A 10-year-old form of scanning technology known as the "digital pen" is slowly starting to move into healthcare. Because it's based on paper forms, this method of digitizing data holds promise for pulling EHR-averse doctors into the electronic era.
The digital pen that's already being used in emergency departments and at some hospitals was developed by a Swedish company called Anoto, which exhibited at last week's HIMSS11 conference in Orlando, Fla.
Among the U.S. software firms with digital pen products are Shareable Ink--which is used by ED information system vendor T-System, among others--and Satori, which recently was purchased by ambulatory care EHR vendor NextGen. At HIMSS, NextGen demonstrated a digital pen product that replaces the clipboard that patients fill out in doctors' offices and captures the patient-entered data in the EHR.
Meanwhile, Allscripts plans to use the Shareable Ink product for clinical purposes, which Stanley Crane, the company's chief technology officer, demonstrated at the Allscripts booth at HIMSS. While the company isn't yet ready to make an announcement, it's believed that Allscripts will allow doctors who don't feel comfortable with computers to use digital pens to capture data on paper templates.

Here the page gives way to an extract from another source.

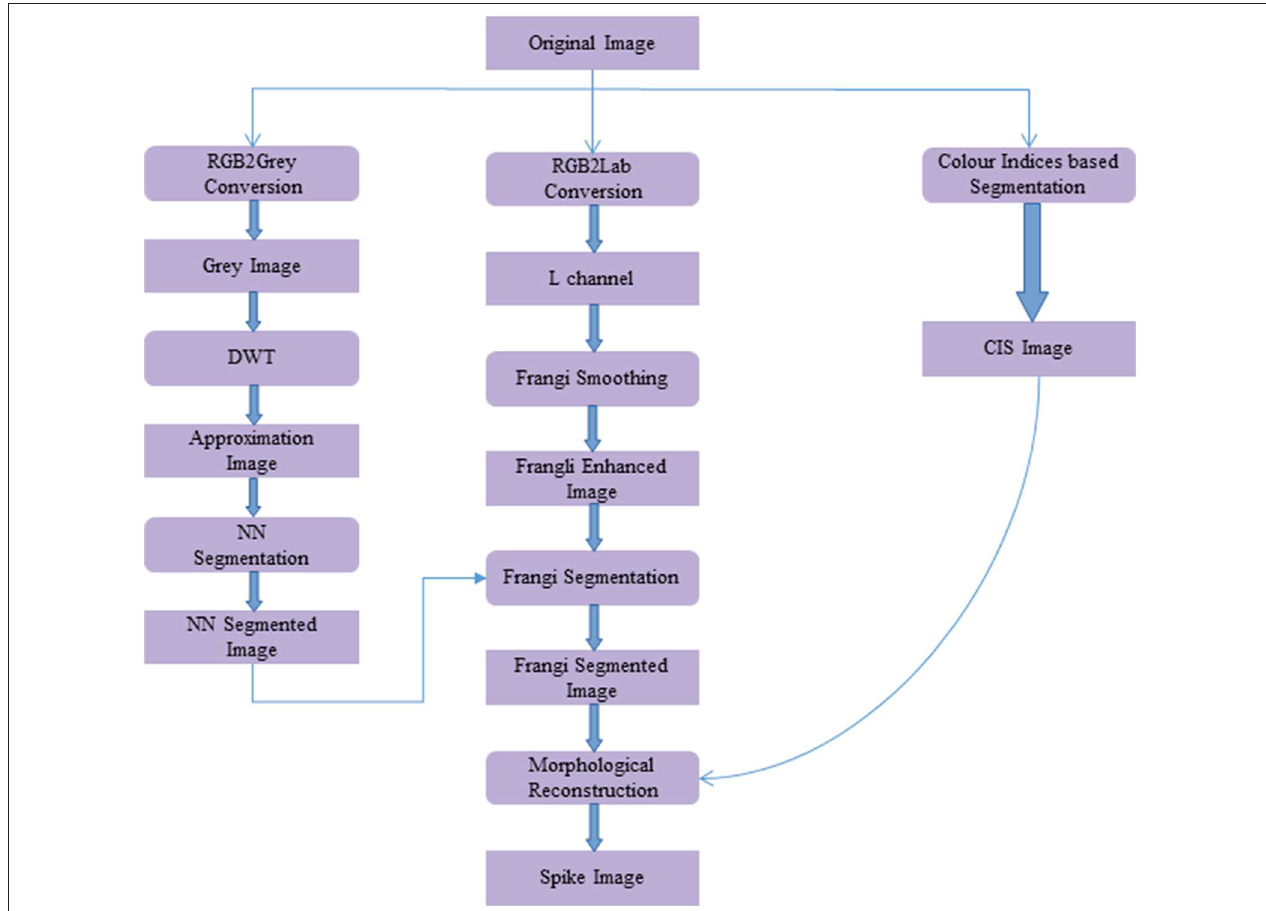
FIGURE 2 | Workflow of the proposed spike detection algorithm using image processing methods. Framed rectangles represent the data modalities, and other rectangles describe the image processing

The basic idea of a digital pen is that it contains a camera that scans notations on paper, ranging from checks in checkboxes to circles around or cross-outs of choices. The software can also recognize handwriting and convert it into text. In the Shareable Ink version, when a pen is "docked" to a computer, it uploads the data to a remote server, where the data goes into the proper fields in an electronic record.

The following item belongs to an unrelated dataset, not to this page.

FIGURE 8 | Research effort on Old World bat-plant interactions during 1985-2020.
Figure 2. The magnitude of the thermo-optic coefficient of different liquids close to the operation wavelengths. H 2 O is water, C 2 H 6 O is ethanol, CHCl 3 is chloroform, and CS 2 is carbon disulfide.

According to Stephen Hau, president of Shareable Ink (and the founder of PatientKeeper), the accuracy of the application approaches 100 percent for checkboxes. The handwriting recognition accuracy is only 80 percent on average, he says, but the software is capable of "learning" the idiosyncrasies of individual users, similar to what Dragon voice recognition software is able to do. Virginia Carpenter, vice president of marketing for Anoto, says that handwriting recognition can be up to 95 percent accurate, depending on the vendor.